======== Data to examine

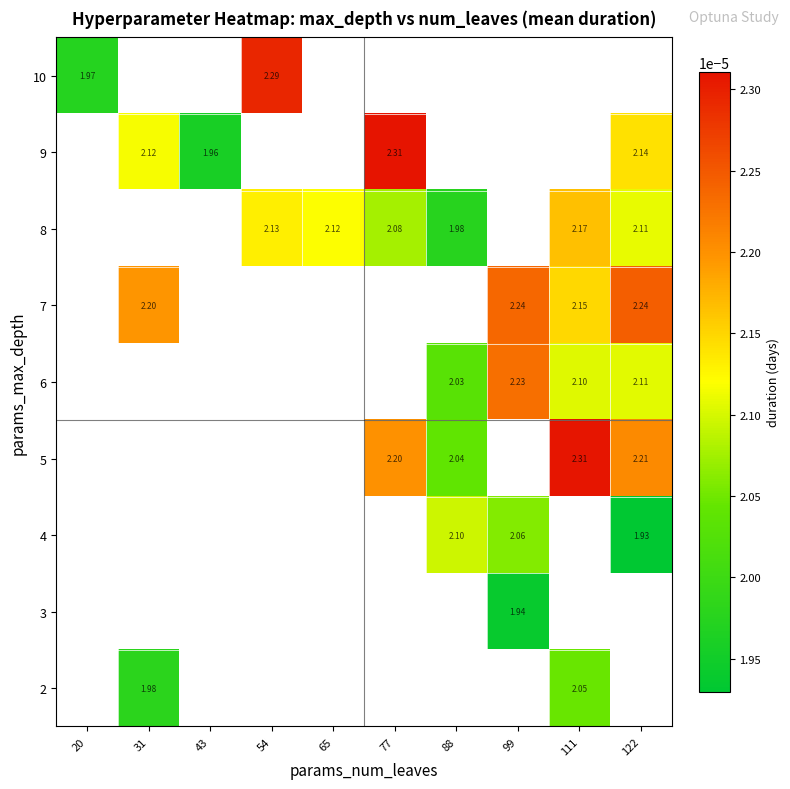

Which series has the widest spread of values?

10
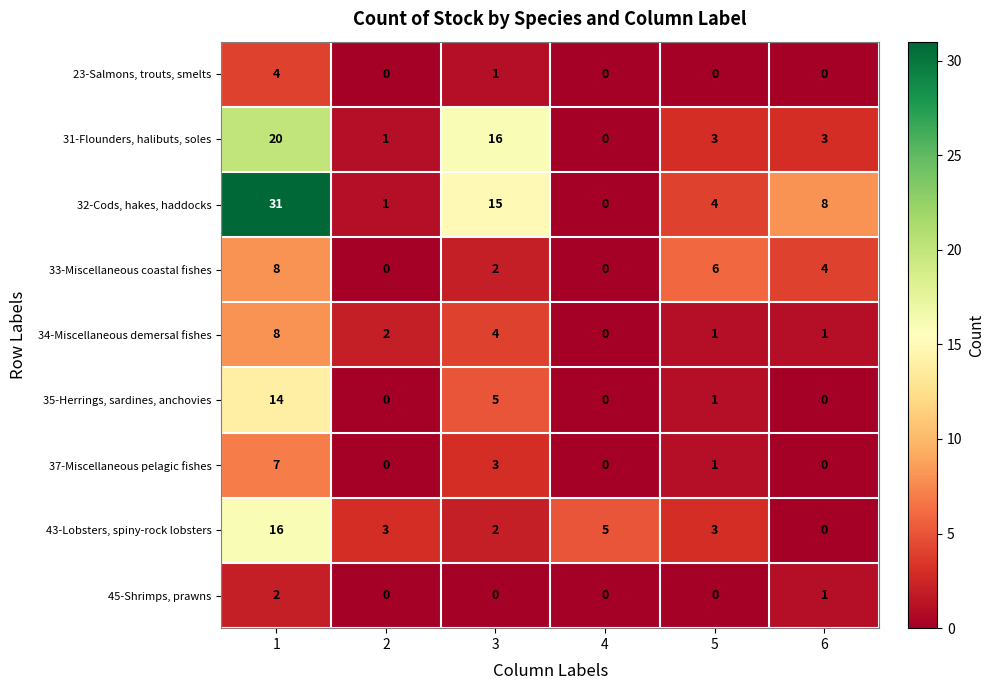

True or false: 37-Miscellaneous pelagic fishes has a value of 7 at 1.

True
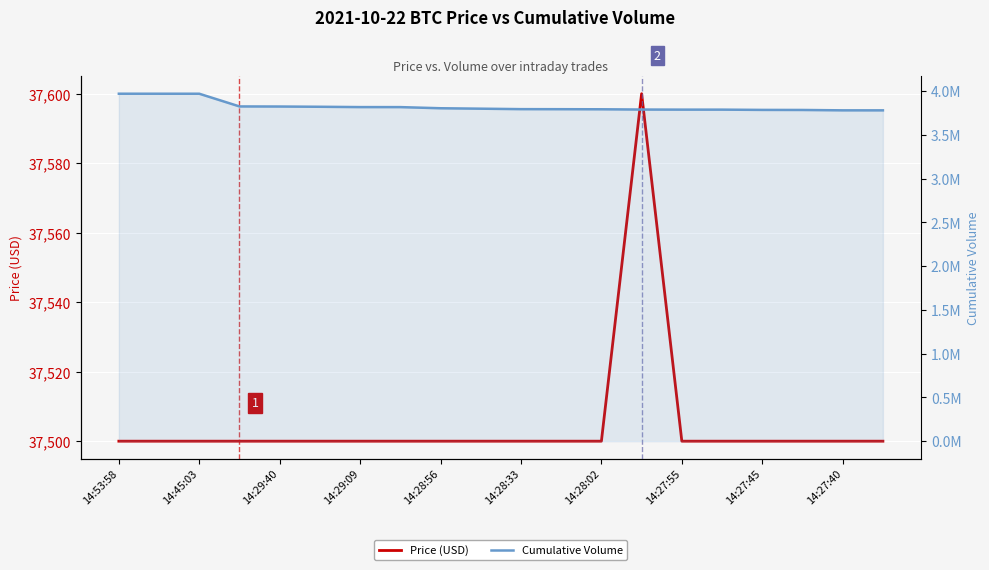

True or false: Cumulative Volume has more than 2 points higher than both neighbors.

False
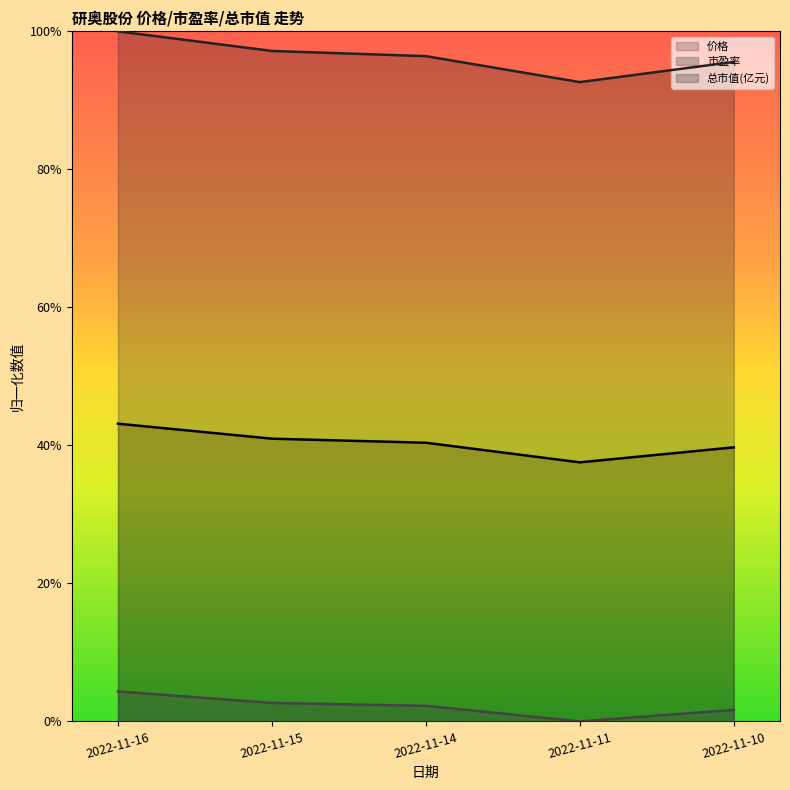

Reading right to left, extract all data points from this chart.

价格: 2022-11-10=0.4	2022-11-11=0.4	2022-11-14=0.4	2022-11-15=0.4	2022-11-16=0.4
市盈率: 2022-11-10=1.0	2022-11-11=0.9	2022-11-14=1.0	2022-11-15=1.0	2022-11-16=1.0
总市值(亿元): 2022-11-10=0.0	2022-11-11=0.0	2022-11-14=0.0	2022-11-15=0.0	2022-11-16=0.0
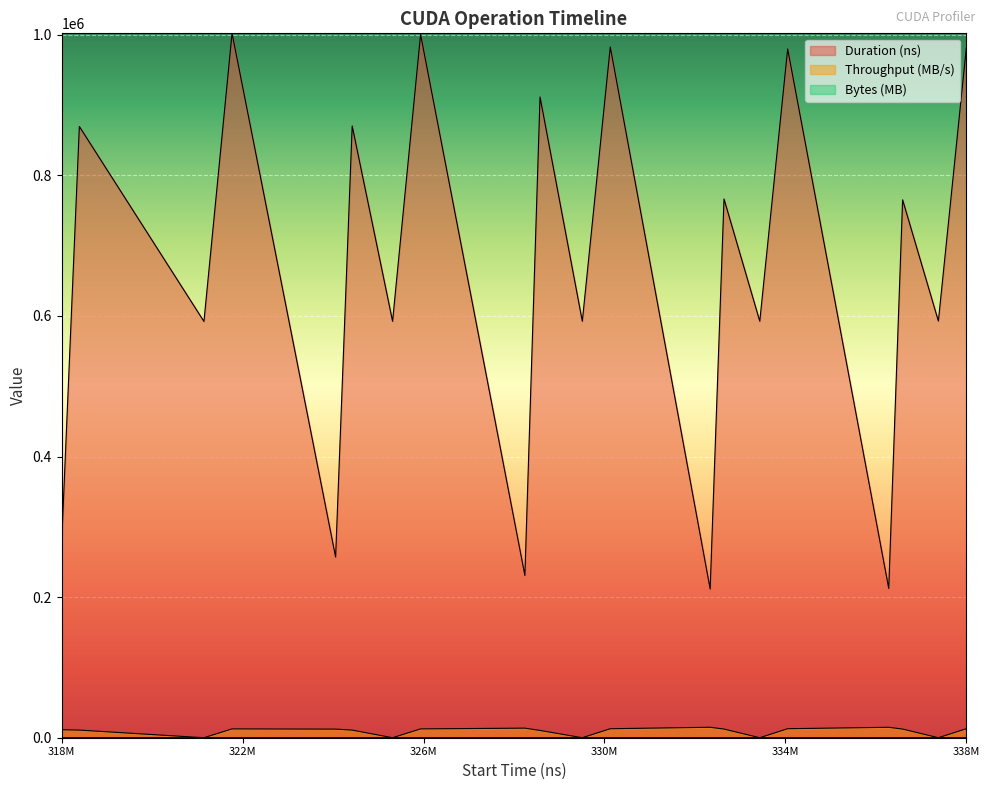

Reading left to right, extract all data points from this chart.

Duration (ns): 277439.0	869469.0	592126.0	1001949.0	256959.0	870205.0	592383.0	1000284.0	230815.0	911421.0	592350.0	982525.0	211551.0	766334.0	592414.0	979805.0	212319.0	765150.0	592638.0	981085.0
Throughput (MB/s): 11337.2	10852.8	0.0	12557.7	12240.0	10843.3	0.0	12570.3	13627.3	10352.6	0.0	12796.8	14866.7	12306.1	0.0	12834.6	14813.2	12325.0	0.0	12822.0
Bytes (MB): 3.1	9.4	0.0	12.6	3.1	9.4	0.0	12.6	3.1	9.4	0.0	12.6	3.1	9.4	0.0	12.6	3.1	9.4	0.0	12.6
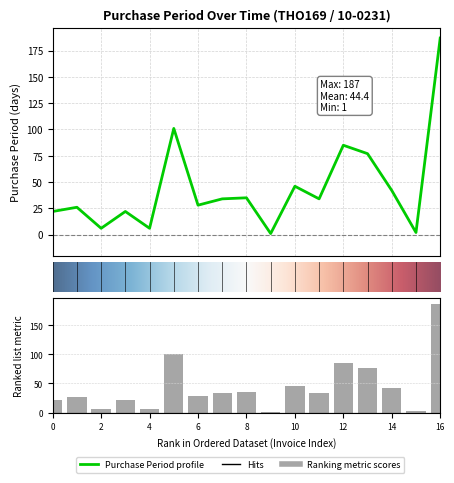

How many values are below 34?

8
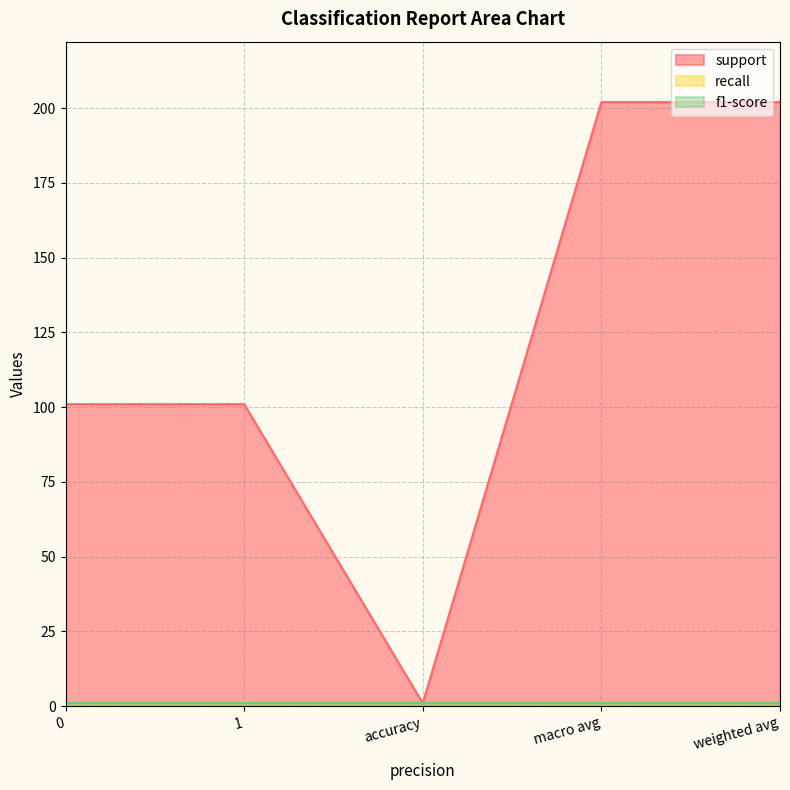

Read the support value at macro avg, to the nearest 5.

200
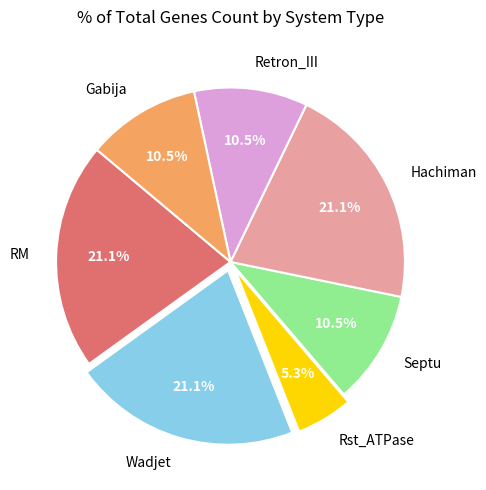

Is there any slice that represents more than half of the pie?

No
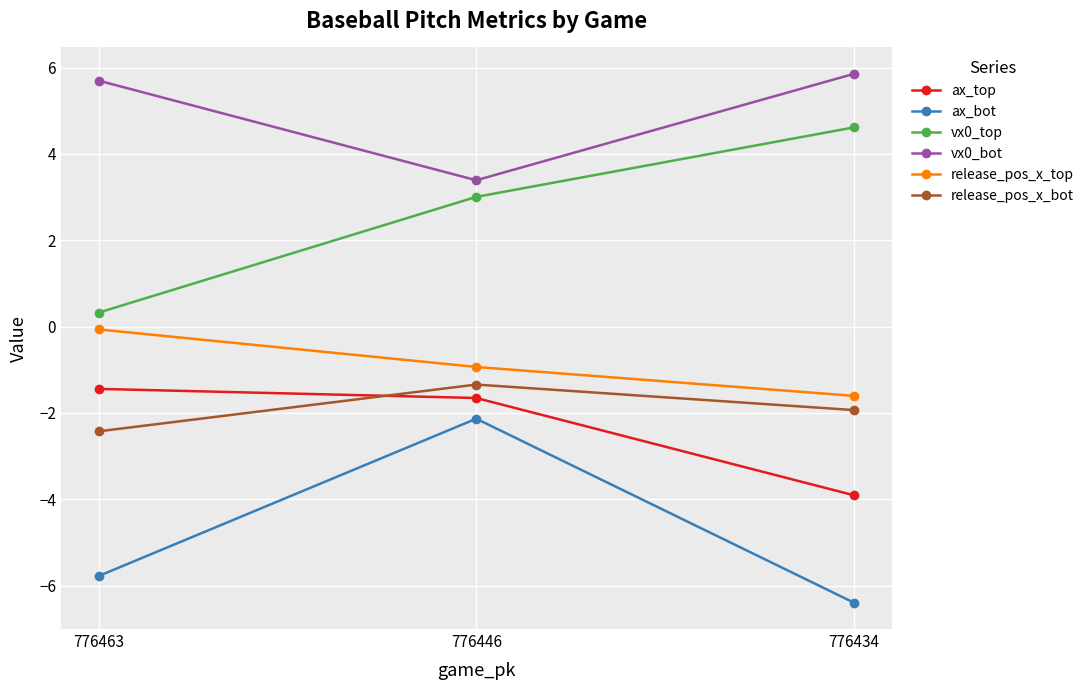

At which label does vx0_bot first exceed 5?

776463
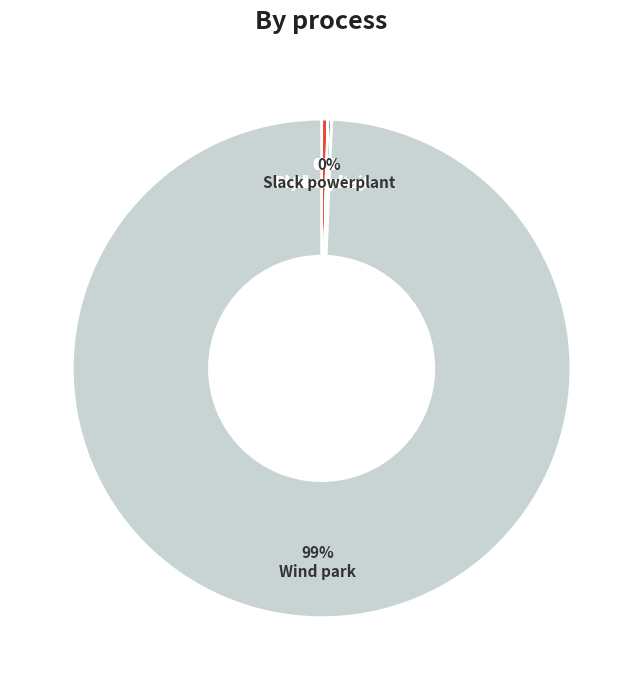

Is it true that Hydro plant is 8% of the pie?

False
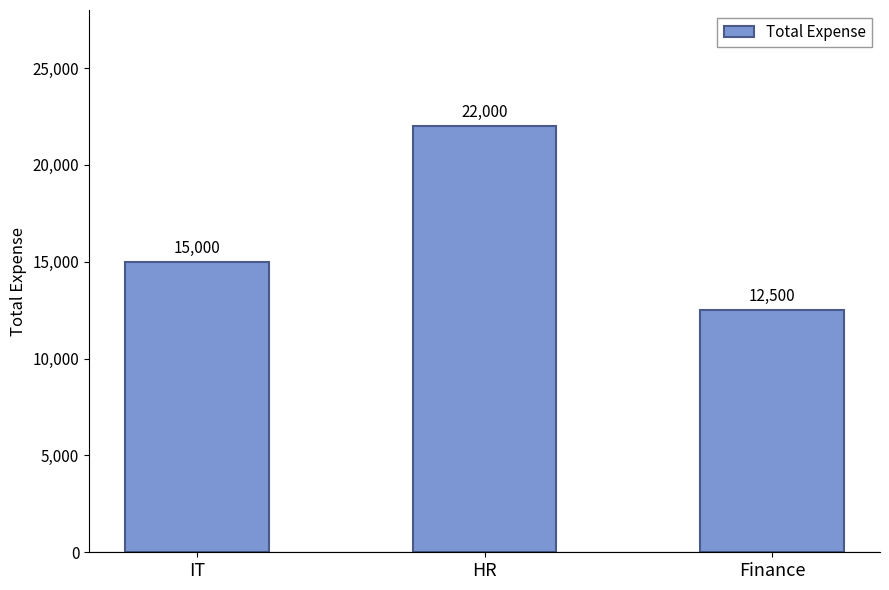

How many bars are there in total?

3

================

Task objective.
Update the items above, replacing "extract all data points" with "list every data point" and keeping everything else the same. Leave the pictures out of your answer.

Result.
Which series has the widest spread of values?

10

True or false: 37-Miscellaneous pelagic fishes has a value of 7 at 1.

True

True or false: Cumulative Volume has more than 2 points higher than both neighbors.

False

Reading right to left, list every data point from this chart.

价格: 2022-11-10=0.4	2022-11-11=0.4	2022-11-14=0.4	2022-11-15=0.4	2022-11-16=0.4
市盈率: 2022-11-10=1.0	2022-11-11=0.9	2022-11-14=1.0	2022-11-15=1.0	2022-11-16=1.0
总市值(亿元): 2022-11-10=0.0	2022-11-11=0.0	2022-11-14=0.0	2022-11-15=0.0	2022-11-16=0.0

Reading left to right, list every data point from this chart.

Duration (ns): 277439.0	869469.0	592126.0	1001949.0	256959.0	870205.0	592383.0	1000284.0	230815.0	911421.0	592350.0	982525.0	211551.0	766334.0	592414.0	979805.0	212319.0	765150.0	592638.0	981085.0
Throughput (MB/s): 11337.2	10852.8	0.0	12557.7	12240.0	10843.3	0.0	12570.3	13627.3	10352.6	0.0	12796.8	14866.7	12306.1	0.0	12834.6	14813.2	12325.0	0.0	12822.0
Bytes (MB): 3.1	9.4	0.0	12.6	3.1	9.4	0.0	12.6	3.1	9.4	0.0	12.6	3.1	9.4	0.0	12.6	3.1	9.4	0.0	12.6

How many values are below 34?

8

Read the support value at macro avg, to the nearest 5.

200

Is there any slice that represents more than half of the pie?

No

At which label does vx0_bot first exceed 5?

776463

Is it true that Hydro plant is 8% of the pie?

False

How many bars are there in total?

3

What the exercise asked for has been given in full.